## WORK ORDER
From the first line to the last, restate the records word for word, skipping the pictures.

## LISTED RECORDS
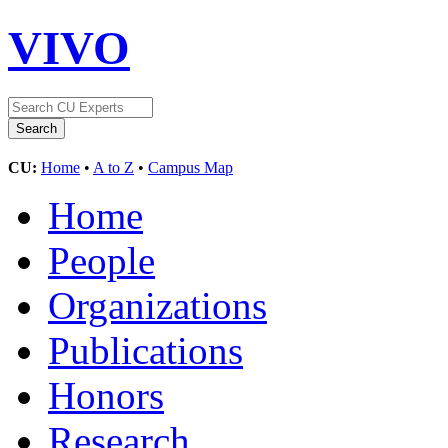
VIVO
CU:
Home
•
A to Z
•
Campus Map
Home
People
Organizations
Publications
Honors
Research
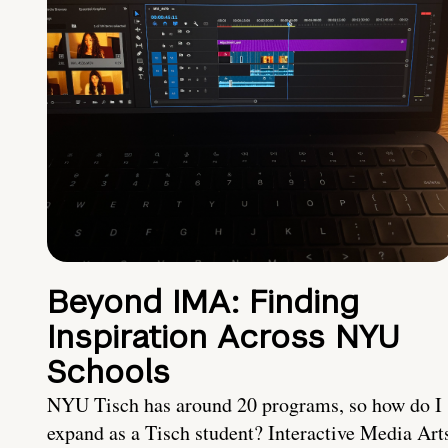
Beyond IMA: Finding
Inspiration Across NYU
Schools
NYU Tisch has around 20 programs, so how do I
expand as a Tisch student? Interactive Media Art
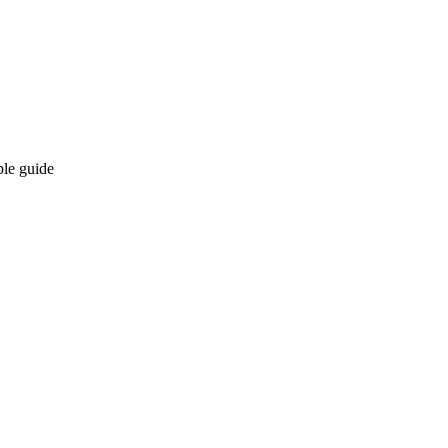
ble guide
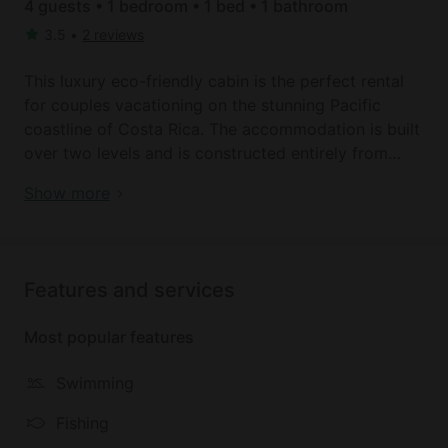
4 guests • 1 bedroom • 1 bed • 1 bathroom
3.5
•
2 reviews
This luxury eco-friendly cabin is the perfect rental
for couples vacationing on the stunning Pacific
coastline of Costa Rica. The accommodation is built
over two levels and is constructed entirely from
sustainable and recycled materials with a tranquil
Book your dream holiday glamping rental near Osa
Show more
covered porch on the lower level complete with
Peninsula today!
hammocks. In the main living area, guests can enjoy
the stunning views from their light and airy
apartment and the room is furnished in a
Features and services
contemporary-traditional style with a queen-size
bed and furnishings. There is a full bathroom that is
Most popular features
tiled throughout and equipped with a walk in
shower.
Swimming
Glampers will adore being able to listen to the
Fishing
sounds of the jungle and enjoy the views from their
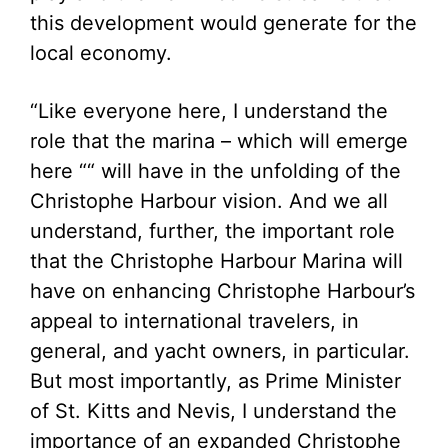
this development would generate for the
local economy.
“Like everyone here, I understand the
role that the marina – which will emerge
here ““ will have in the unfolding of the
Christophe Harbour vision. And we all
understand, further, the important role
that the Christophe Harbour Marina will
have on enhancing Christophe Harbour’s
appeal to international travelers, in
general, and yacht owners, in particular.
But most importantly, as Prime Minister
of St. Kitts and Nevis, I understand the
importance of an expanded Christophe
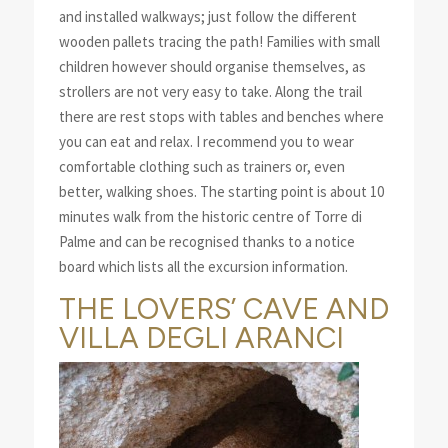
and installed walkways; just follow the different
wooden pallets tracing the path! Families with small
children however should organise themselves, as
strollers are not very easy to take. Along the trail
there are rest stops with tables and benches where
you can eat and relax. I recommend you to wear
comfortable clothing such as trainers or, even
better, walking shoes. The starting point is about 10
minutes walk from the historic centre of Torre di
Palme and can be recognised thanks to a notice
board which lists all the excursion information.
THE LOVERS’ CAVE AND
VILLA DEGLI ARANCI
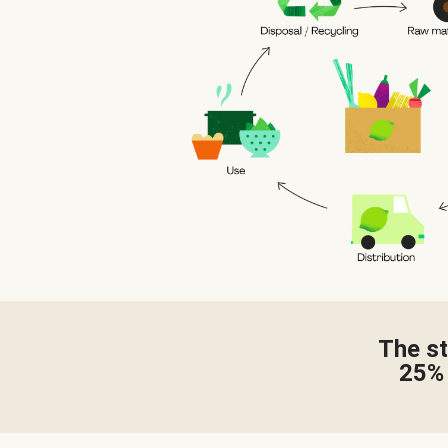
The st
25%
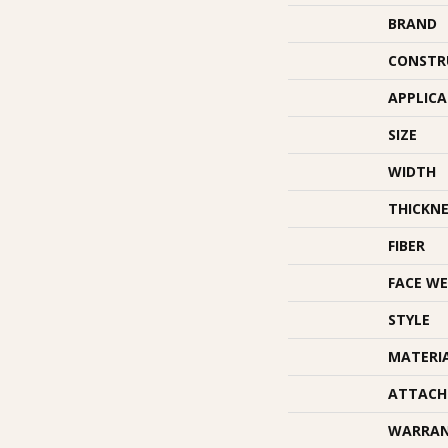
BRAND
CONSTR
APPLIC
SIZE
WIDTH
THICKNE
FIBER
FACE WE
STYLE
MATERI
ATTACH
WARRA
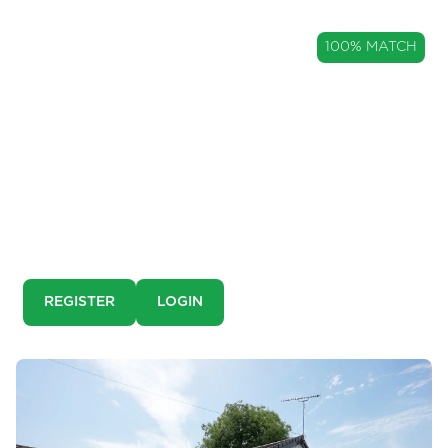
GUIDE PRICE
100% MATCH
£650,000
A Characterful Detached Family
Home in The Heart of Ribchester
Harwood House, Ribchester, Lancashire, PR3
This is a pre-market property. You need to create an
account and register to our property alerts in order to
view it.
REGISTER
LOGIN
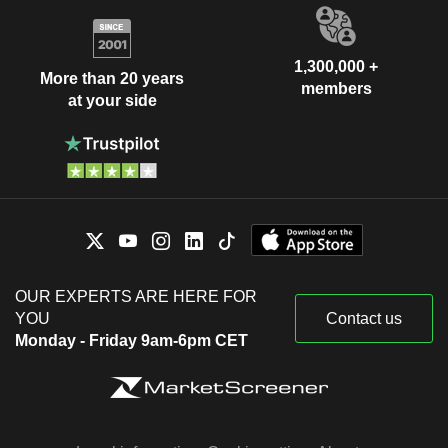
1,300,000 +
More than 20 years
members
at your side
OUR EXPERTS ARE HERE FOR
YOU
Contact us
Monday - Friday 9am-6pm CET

## OUTPUT FOR THIS EXERCISE
VIVO
CU:
Home
•
A to Z
•
Campus Map
Home
People
Organizations
Publications
Honors
Research
Beyond IMA: Finding
Inspiration Across NYU
Schools
NYU Tisch has around 20 programs, so how do I
expand as a Tisch student? Interactive Media Art
ble guide
4 guests • 1 bedroom • 1 bed • 1 bathroom
3.5
•
2 reviews
This luxury eco-friendly cabin is the perfect rental
for couples vacationing on the stunning Pacific
coastline of Costa Rica. The accommodation is built
over two levels and is constructed entirely from
sustainable and recycled materials with a tranquil
Book your dream holiday glamping rental near Osa
Show more
covered porch on the lower level complete with
Peninsula today!
hammocks. In the main living area, guests can enjoy
the stunning views from their light and airy
apartment and the room is furnished in a
Features and services
contemporary-traditional style with a queen-size
bed and furnishings. There is a full bathroom that is
Most popular features
tiled throughout and equipped with a walk in
shower.
Swimming
Glampers will adore being able to listen to the
Fishing
sounds of the jungle and enjoy the views from their
this development would generate for the
local economy.
“Like everyone here, I understand the
role that the marina – which will emerge
here ““ will have in the unfolding of the
Christophe Harbour vision. And we all
understand, further, the important role
that the Christophe Harbour Marina will
have on enhancing Christophe Harbour’s
appeal to international travelers, in
general, and yacht owners, in particular.
But most importantly, as Prime Minister
of St. Kitts and Nevis, I understand the
importance of an expanded Christophe
and installed walkways; just follow the different
wooden pallets tracing the path! Families with small
children however should organise themselves, as
strollers are not very easy to take. Along the trail
there are rest stops with tables and benches where
you can eat and relax. I recommend you to wear
comfortable clothing such as trainers or, even
better, walking shoes. The starting point is about 10
minutes walk from the historic centre of Torre di
Palme and can be recognised thanks to a notice
board which lists all the excursion information.
THE LOVERS’ CAVE AND
VILLA DEGLI ARANCI
The st
25%
BRAND
CONSTR
APPLIC
SIZE
WIDTH
THICKNE
FIBER
FACE WE
STYLE
MATERI
ATTACH
WARRA
GUIDE PRICE
100% MATCH
£650,000
A Characterful Detached Family
Home in The Heart of Ribchester
Harwood House, Ribchester, Lancashire, PR3
This is a pre-market property. You need to create an
account and register to our property alerts in order to
view it.
REGISTER
LOGIN
1,300,000 +
More than 20 years
members
at your side
OUR EXPERTS ARE HERE FOR
YOU
Contact us
Monday - Friday 9am-6pm CET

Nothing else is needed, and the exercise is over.